Impressed by D’Annunzio’s Schliemann-era Greek excursions (additionally event for the start of his affair with Duse), the opera’s libretto interweaves 4 characters working on differing ranges of sexual perversion and vatic naïveté. The pitifully ignorant Anne (who’s blind – right here sung by mezzo-soprano Laurie Rubin, herself blind and, whereas a restricted actress, most persuasive when singing in her darkly spinning decrease register) is married to the poet and author Alexandre (Jorell Williams, a baritone, the steadiest voice of the quartet however essentially the most missing in any discernible type or finesse). Alexandre has adopted his pal, the lusty (and lustful) archaeologist Léonard (Joshua Dennis, whose coated sound has a successful mixture of burliness and textual specificity, bringing a a lot wanted dose of grandeur to the afternoon) to Greece.
Léonard occurs upon a cache of gold and artifacts from Agamemnon and firm which not directly units unfastened a cascade of curses and concupiscence that pits Léonard’s harmless and childish sister Hébé (hardworking soprano Melissa Harvey within the opera’s largest position, with a wiry, patchy sound) concurrently as the item of adulterous affections by Alexandre, quasi-maternal/lesbian sentiments by Anne, and incestuous longing by Léonard. Ultimately, after a prolonged, agonized monologue which Dennis delivered with ferocity, Hébé is drowned in a jealous rage by her brother and because the two males rush to cover the physique, Anne, in a fabulously D’Annunzian coup-de-thèâtre, regains sight simply in time to look in horror upon her murdered confidante.
httpvh://www.youtube.com/watch?v=8DGTRake9JU” frameborder=”0″ allowfullscreen>
The invention, Anne’s horrible, tenuously plausible miracle proper because the curtain is concerning the fall, is a second of fortissimo cataclysmic horror within the opera’s rating quite than arcane perception.

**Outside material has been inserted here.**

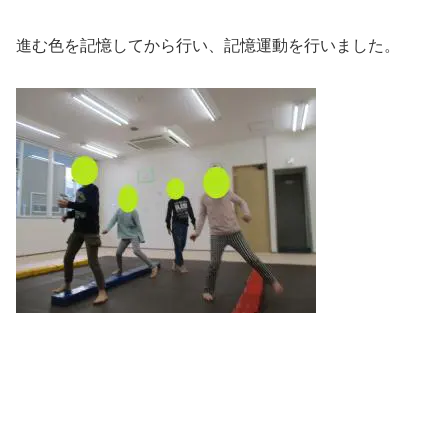
進む色を記憶してから行い、記憶運動を行いました。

Whereas D’Annunzio’s superhuman sympathies posit Anne’s miracle as an overcoming or enlightenment by means of witnessing, in Boulanger and Pugno’s studying, it’s figuring out itself that spells doom.
Maybe I’m indulging my D’Annunziophile tendencies an excessive amount of after I say that Boulanger’s studying of this scene resembles how I felt encountering her opera on this iteration on the Skirball Heart final month: marvel for the chance to listen to it, however terrible eager for what seems to be irretrievably misplaced.